Irx3, encoding Iroquois homeodomain-containing transcription factor, is significantly associated with energy homeostasis and obesity-related pathways. It is regulated by long-range enhancers from the intronic regions of the FTO gene, and its expression in hypothalamic pro-opiomelanocortin (POMC) neurons can influence body adiposity by modulating food intake and energy expenditure [1].

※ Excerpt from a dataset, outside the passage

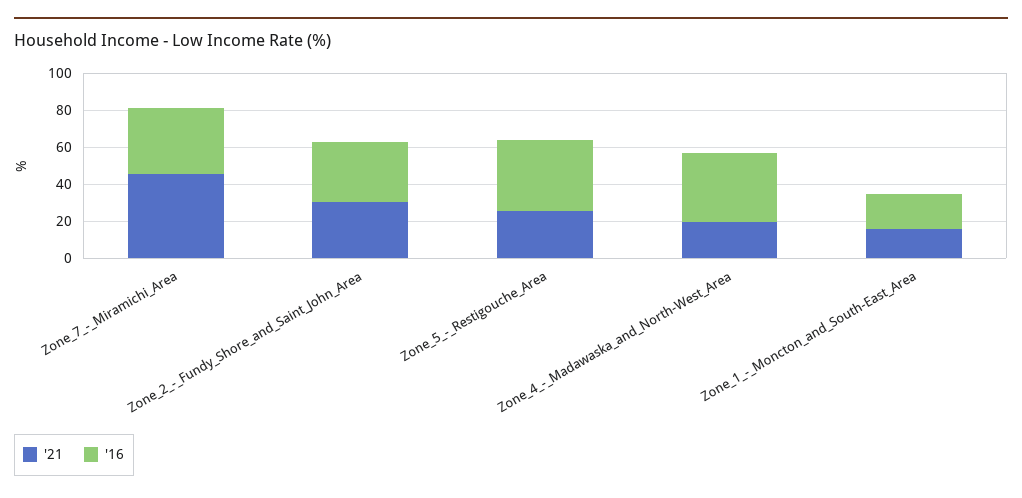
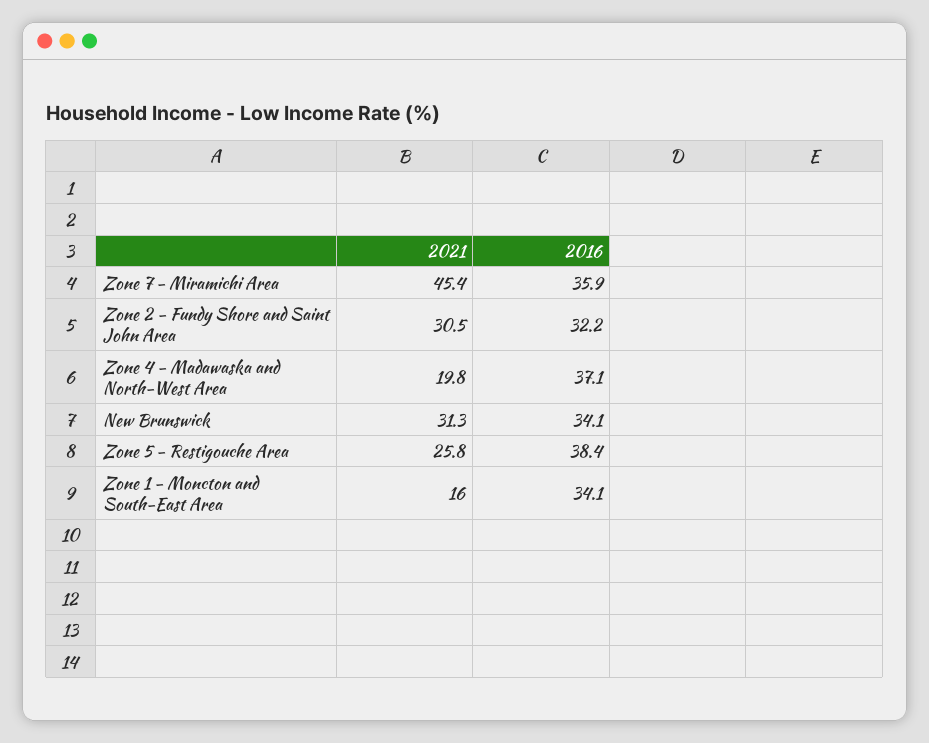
'16, Zone_1_-_Moncton_and_South-East_Area: 20 -> 34.1
'21, New Brunswick: none -> 31.3
'16, New Brunswick: none -> 34.1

In KO/CKO mouse models, myeloid-specific deletion of Irx3 protected mice against diet-induced obesity and metabolic diseases by increasing adaptive thermogenesis. Mechanistically, macrophage Irx3 promoted pro-inflammatory cytokine transcription, repressed adipocyte adrenergic signaling, and thus inhibited lipolysis and thermogenesis [2]. Also, stable knockout of Irx3 in ME3 mouse preadipocytes impaired their proliferation, ROS generation, and mitochondrial respiration, and led to a loss of preadipocyte identity and a gain of chondrocyte-like identity during early differentiation [3].

In conclusion, Irx3 is crucial in maintaining adipogenic identity and regulating energy homeostasis. Mouse KO/CKO models have revealed its role in promoting diet-induced obesity and metabolic inflammation, as well as its importance in preadipocyte differentiation, providing insights into obesity-related disease mechanisms.